■ **Requirements**:
Beginning at the line with "text pk = cod_episodio" and continuing through the line with "text fk = cod_cpt [118, 836, 1122, 864]", rewrite these records with "nro_historia" swapped for "num_historia" and everything else kept the same.

[Layout coordinate data]
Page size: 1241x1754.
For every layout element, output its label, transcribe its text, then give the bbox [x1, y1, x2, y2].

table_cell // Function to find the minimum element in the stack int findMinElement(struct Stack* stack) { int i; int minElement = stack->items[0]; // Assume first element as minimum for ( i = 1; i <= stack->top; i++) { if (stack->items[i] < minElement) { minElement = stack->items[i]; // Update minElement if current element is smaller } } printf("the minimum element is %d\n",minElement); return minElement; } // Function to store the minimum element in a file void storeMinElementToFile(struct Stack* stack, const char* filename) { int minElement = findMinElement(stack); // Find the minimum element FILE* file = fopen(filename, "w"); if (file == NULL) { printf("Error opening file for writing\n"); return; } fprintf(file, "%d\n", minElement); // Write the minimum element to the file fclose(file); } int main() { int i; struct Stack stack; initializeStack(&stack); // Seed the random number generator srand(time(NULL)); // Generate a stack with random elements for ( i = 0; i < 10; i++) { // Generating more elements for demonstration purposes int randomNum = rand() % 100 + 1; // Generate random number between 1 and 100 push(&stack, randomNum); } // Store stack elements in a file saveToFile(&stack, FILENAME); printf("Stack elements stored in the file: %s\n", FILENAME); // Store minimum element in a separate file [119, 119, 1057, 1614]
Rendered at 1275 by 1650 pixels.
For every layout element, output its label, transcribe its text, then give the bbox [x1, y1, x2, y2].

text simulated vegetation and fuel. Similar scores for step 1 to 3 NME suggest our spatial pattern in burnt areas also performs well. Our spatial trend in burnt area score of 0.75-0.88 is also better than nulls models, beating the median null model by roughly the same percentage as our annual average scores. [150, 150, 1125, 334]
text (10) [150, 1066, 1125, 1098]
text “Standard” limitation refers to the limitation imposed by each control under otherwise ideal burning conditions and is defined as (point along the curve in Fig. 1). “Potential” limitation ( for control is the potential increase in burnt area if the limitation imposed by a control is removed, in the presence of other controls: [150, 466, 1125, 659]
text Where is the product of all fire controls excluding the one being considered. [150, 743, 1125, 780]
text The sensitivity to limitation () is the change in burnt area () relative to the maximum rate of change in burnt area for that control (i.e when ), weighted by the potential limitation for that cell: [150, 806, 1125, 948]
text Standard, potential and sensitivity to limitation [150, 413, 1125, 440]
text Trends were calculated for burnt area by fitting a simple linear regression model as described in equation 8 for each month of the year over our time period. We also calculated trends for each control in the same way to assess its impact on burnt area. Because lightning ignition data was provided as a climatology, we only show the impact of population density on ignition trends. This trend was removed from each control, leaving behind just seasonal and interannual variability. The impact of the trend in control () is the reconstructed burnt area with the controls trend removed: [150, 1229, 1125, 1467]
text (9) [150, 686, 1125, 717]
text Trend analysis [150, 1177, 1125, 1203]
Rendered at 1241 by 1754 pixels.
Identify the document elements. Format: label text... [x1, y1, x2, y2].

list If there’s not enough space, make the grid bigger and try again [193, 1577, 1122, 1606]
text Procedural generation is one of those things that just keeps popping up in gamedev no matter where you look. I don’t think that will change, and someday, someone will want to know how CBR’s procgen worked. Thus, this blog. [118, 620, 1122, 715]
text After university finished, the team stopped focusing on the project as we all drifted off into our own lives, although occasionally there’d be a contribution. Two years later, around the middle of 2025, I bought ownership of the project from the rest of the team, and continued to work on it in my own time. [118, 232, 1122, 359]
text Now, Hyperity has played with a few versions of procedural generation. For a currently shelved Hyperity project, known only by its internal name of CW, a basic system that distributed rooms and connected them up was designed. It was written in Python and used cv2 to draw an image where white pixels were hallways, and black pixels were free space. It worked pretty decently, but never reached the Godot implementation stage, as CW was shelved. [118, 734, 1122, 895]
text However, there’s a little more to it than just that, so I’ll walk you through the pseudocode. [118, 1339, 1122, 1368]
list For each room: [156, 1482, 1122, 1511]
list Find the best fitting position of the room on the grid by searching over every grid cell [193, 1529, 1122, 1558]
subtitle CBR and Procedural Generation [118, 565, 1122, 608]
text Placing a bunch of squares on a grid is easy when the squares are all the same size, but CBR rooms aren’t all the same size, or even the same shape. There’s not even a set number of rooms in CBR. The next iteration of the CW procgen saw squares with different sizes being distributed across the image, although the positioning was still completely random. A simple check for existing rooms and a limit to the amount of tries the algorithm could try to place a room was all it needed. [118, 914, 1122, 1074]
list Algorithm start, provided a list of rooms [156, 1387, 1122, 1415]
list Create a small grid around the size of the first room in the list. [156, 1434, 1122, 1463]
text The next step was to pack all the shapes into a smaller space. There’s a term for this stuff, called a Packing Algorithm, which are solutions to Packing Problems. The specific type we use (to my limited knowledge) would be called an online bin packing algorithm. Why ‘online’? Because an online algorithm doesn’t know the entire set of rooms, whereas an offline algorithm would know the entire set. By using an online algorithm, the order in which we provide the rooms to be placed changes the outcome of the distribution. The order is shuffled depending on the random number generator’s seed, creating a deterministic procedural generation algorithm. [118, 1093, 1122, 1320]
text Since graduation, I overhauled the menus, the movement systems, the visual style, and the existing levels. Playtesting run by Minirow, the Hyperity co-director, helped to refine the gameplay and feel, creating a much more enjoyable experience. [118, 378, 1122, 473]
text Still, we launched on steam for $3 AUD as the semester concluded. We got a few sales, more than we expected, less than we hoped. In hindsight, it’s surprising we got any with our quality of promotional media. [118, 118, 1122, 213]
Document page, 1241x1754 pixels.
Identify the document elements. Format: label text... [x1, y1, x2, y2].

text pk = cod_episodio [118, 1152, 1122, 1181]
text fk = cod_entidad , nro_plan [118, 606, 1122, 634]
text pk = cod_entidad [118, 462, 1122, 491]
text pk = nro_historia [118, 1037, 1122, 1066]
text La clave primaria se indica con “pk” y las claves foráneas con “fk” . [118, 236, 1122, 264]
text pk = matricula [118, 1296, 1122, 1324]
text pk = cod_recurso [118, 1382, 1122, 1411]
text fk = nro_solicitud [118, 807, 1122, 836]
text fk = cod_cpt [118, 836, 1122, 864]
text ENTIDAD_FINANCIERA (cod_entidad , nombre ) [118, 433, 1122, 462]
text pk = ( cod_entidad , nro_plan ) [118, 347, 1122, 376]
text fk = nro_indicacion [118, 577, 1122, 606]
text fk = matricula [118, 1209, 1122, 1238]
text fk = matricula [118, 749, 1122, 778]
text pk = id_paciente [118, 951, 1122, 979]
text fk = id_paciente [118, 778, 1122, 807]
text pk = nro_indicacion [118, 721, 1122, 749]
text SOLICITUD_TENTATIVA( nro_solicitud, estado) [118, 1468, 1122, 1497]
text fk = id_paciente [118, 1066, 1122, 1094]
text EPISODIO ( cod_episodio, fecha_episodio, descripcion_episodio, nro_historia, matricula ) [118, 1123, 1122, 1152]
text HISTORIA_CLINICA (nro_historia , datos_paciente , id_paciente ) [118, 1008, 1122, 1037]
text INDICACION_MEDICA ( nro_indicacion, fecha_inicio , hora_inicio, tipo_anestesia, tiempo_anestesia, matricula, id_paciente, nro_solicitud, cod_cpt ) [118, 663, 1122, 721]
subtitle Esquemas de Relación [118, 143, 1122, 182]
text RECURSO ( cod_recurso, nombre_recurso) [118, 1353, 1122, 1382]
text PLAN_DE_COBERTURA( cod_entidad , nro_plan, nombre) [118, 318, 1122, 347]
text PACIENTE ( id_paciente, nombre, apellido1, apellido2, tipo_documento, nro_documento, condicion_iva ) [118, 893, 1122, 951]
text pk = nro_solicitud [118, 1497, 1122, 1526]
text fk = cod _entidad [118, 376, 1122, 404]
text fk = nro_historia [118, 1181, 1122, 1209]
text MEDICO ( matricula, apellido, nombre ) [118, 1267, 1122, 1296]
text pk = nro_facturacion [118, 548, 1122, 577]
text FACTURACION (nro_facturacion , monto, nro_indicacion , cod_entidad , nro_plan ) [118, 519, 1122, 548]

■ **The answer**:
text pk = cod_episodio [118, 1152, 1122, 1181]
text fk = cod_entidad , nro_plan [118, 606, 1122, 634]
text pk = cod_entidad [118, 462, 1122, 491]
text pk = num_historia [118, 1037, 1122, 1066]
text La clave primaria se indica con “pk” y las claves foráneas con “fk” . [118, 236, 1122, 264]
text pk = matricula [118, 1296, 1122, 1324]
text pk = cod_recurso [118, 1382, 1122, 1411]
text fk = nro_solicitud [118, 807, 1122, 836]
text fk = cod_cpt [118, 836, 1122, 864]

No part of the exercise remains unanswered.